§ GIVEN DATA
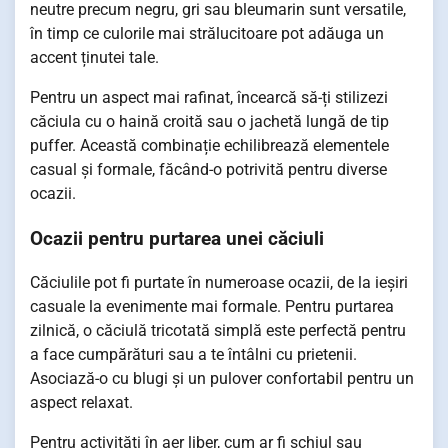
neutre precum negru, gri sau bleumarin sunt versatile,
în timp ce culorile mai strălucitoare pot adăuga un
accent ținutei tale.
Pentru un aspect mai rafinat, încearcă să-ți stilizezi
căciula cu o haină croită sau o jachetă lungă de tip
puffer. Această combinație echilibrează elementele
casual și formale, făcând-o potrivită pentru diverse
ocazii.
Ocazii pentru purtarea unei căciuli
Căciulile pot fi purtate în numeroase ocazii, de la ieșiri
casuale la evenimente mai formale. Pentru purtarea
zilnică, o căciulă tricotată simplă este perfectă pentru
a face cumpărături sau a te întâlni cu prietenii.
Asociază-o cu blugi și un pulover confortabil pentru un
aspect relaxat.
Pentru activități în aer liber, cum ar fi schiul sau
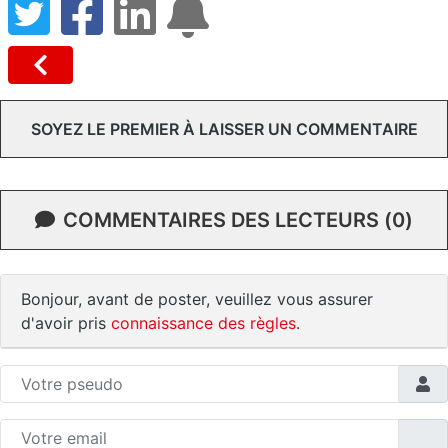
SOYEZ LE PREMIER À LAISSER UN COMMENTAIRE
COMMENTAIRES DES LECTEURS (0)
Bonjour, avant de poster, veuillez vous assurer
d'avoir pris
connaissance des règles
.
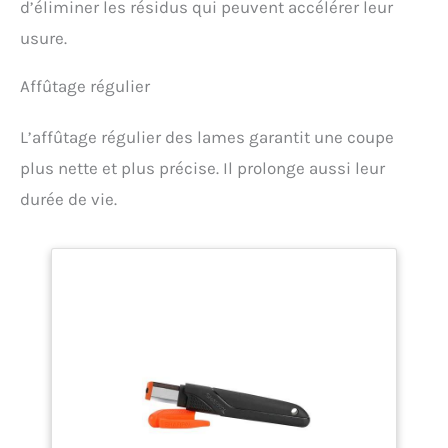
d’éliminer les résidus qui peuvent accélérer leur
usure.
Affûtage régulier
L’affûtage régulier des lames garantit une coupe
plus nette et plus précise. Il prolonge aussi leur
durée de vie.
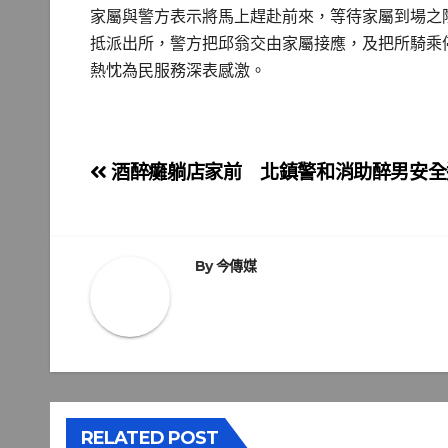
家屬與警方表示將馬上趕赴前來，等待家屬到場之
抵派出所，警方把邱翁交由家屬接應，及把所騎乘
熱忱為民服務深表感激。
文
酒醉癱躺店家前 北鎮警和消助醉男安全
章
導
By
今傳媒
覽
RELATED POST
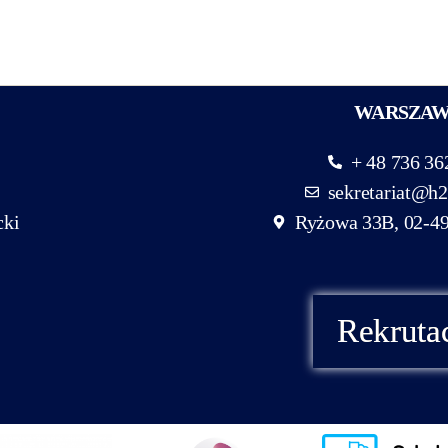
WARSZA
+ 48 736 36
sekretariat@h2
cki
Ryżowa 33B, 02-4
Rekruta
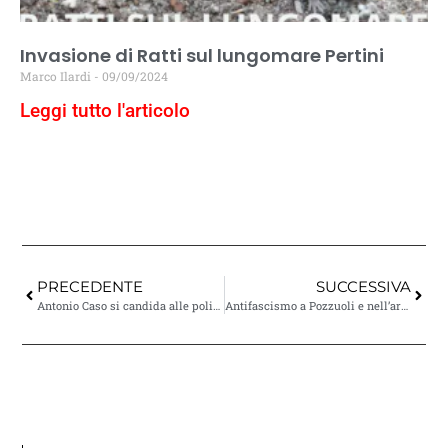
Invasione di Ratti sul lungomare Pertini
Marco Ilardi
09/09/2024
Leggi tutto l'articolo
PRECEDENTE
SUCCESSIVA
Antonio Caso si candida alle politiche del 25 settembre
Antifascismo a Pozzuoli e nell’area flegrea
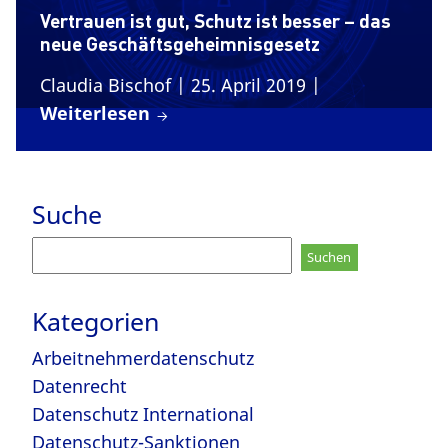
Vertrauen ist gut, Schutz ist besser – das
neue Geschäftsgeheimnisgesetz
Claudia Bischof
| 25. April 2019
|
Weiterlesen
Suche
Suchen
nach:
Kategorien
Arbeitnehmerdatenschutz
Datenrecht
Datenschutz International
Datenschutz-Sanktionen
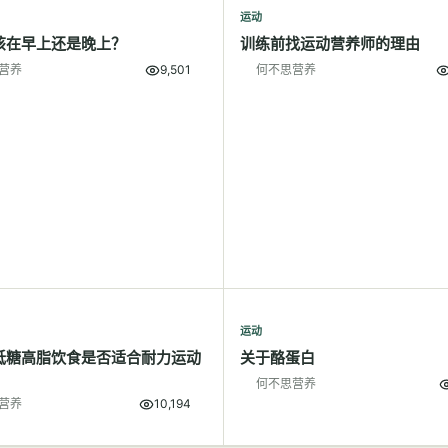
运动
该在早上还是晚上？
训练前找运动营养师的理由
营养
9,501
何不思营养
运动
低糖高脂饮食是否适合耐力运动
关于酪蛋白
何不思营养
营养
10,194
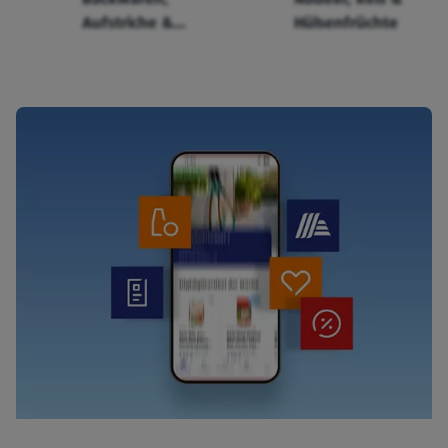
Aufstriche &
Hülsenfrüchte
Cerealien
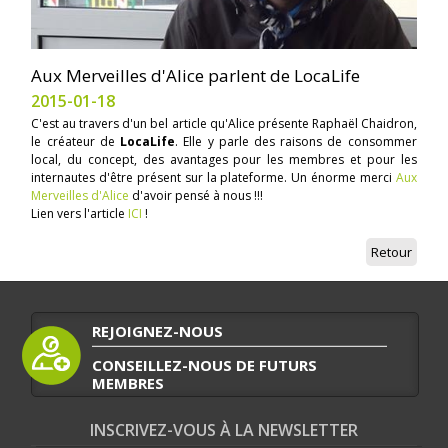
Aux Merveilles d'Alice parlent de LocaLife
2015-01-18
C'est au travers d'un bel article qu'Alice présente Raphaël Chaidron,
le créateur de
LocaLife
. Elle y parle des raisons de consommer
local, du concept, des avantages pour les membres et pour les
internautes d'être présent sur la plateforme. Un énorme merci
Aux
Merveilles d'Alice
d'avoir pensé à nous !!!
Lien vers l'article
ICI
!
Retour
REJOIGNEZ-NOUS
CONSEILLEZ-NOUS DE FUTURS
MEMBRES
INSCRIVEZ-VOUS À LA NEWSLETTER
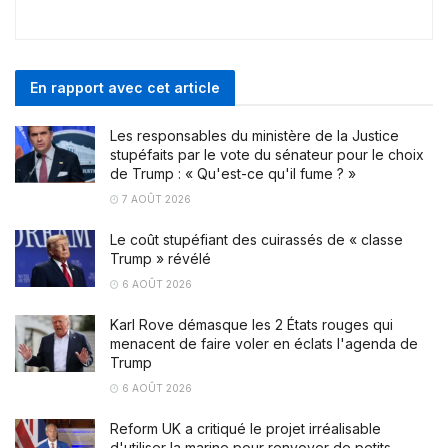
En rapport avec cet article
Les responsables du ministère de la Justice
stupéfaits par le vote du sénateur pour le choix
de Trump : « Qu'est-ce qu'il fume ? »
7 AOÛT 2026
Le coût stupéfiant des cuirassés de « classe
Trump » révélé
6 AOÛT 2026
Karl Rove démasque les 2 États rouges qui
menacent de faire voler en éclats l'agenda de
Trump
6 AOÛT 2026
Reform UK a critiqué le projet irréalisable
d'utiliser la marine pour renvoyer de petits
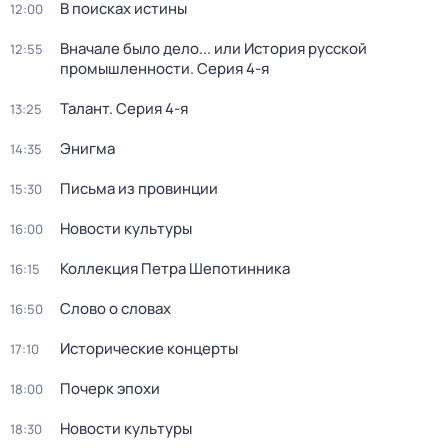
В поисках истины
12:00
Вначале было дело... или История русской
12:55
промышленности
. Серия 4-я
Талант
. Серия 4-я
13:25
Энигма
14:35
Письма из провинции
15:30
Новости культуры
16:00
Коллекция Петра Шепотинника
16:15
Слово о словах
16:50
Исторические концерты
17:10
Почерк эпохи
18:00
Новости культуры
18:30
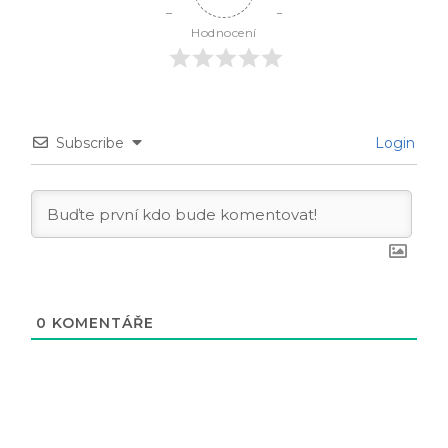
Hodnocení
Subscribe
Login
0
KOMENTÁŘE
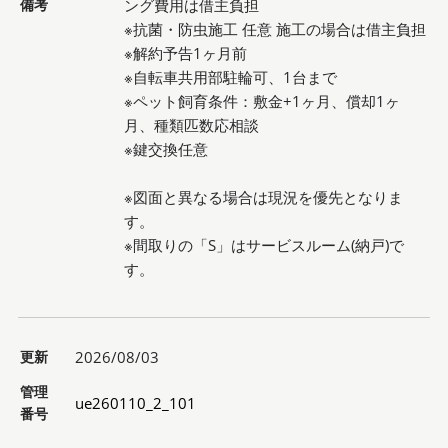
備考
ング費用は借主負担
※抗菌・防虫施工 任意 施工の場合は借主負担
※解約予告1ヶ月前
※自転車共用部駐輪可、1台まで
※ペット飼育条件：敷金+1ヶ月、償却1ヶ
月、種類匹数応相談
※鍵交換任意
※図面と異なる場合は現況を優先となりま
す。
※間取りの「S」はサービスルーム(納戸)で
す。
更新
2026/08/03
管理
ue260110_2_101
番号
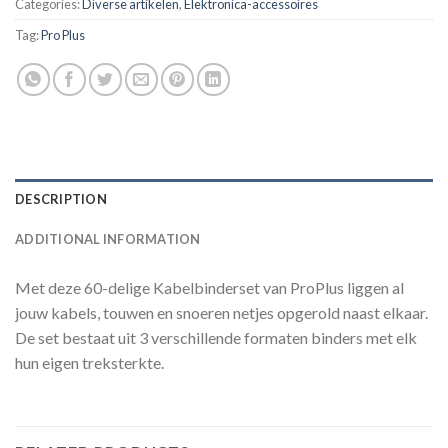
Categories:
Diverse artikelen
,
Elektronica-accessoires
Tag:
Pro Plus
DESCRIPTION
ADDITIONAL INFORMATION
Met deze 60-delige Kabelbinderset van ProPlus liggen al
jouw kabels, touwen en snoeren netjes opgerold naast elkaar.
De set bestaat uit 3 verschillende formaten binders met elk
hun eigen treksterkte.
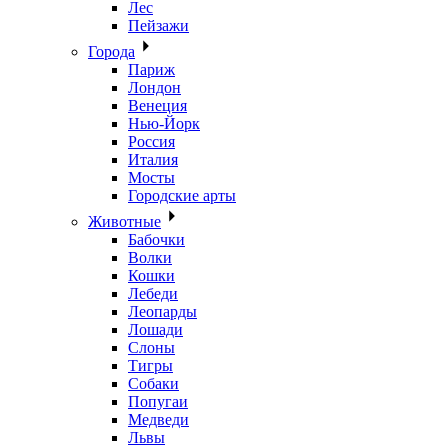
Лес
Пейзажи
Города
Париж
Лондон
Венеция
Нью-Йорк
Россия
Италия
Мосты
Городские арты
Животные
Бабочки
Волки
Кошки
Лебеди
Леопарды
Лошади
Слоны
Тигры
Собаки
Попугаи
Медведи
Львы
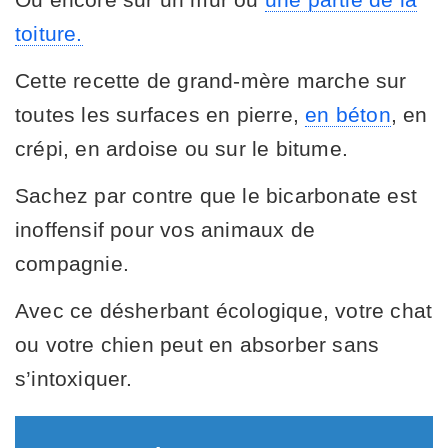
toiture.
Cette recette de grand-mère marche sur
toutes les surfaces en pierre,
en béton
, en
crépi, en ardoise ou sur le bitume.
Sachez par contre que le bicarbonate est
inoffensif pour vos animaux de
compagnie.
Avec ce désherbant écologique, votre chat
ou votre chien peut en absorber sans
s’intoxiquer.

§ YOUR ASSIGNMENT
Which lines above contain the word "Alice"? Copy each of them.

§ EXPECTED ANSWER
Aux Merveilles d'Alice parlent de LocaLife
C'est au travers d'un bel article qu'Alice présente Raphaël Chaidron,
Merveilles d'Alice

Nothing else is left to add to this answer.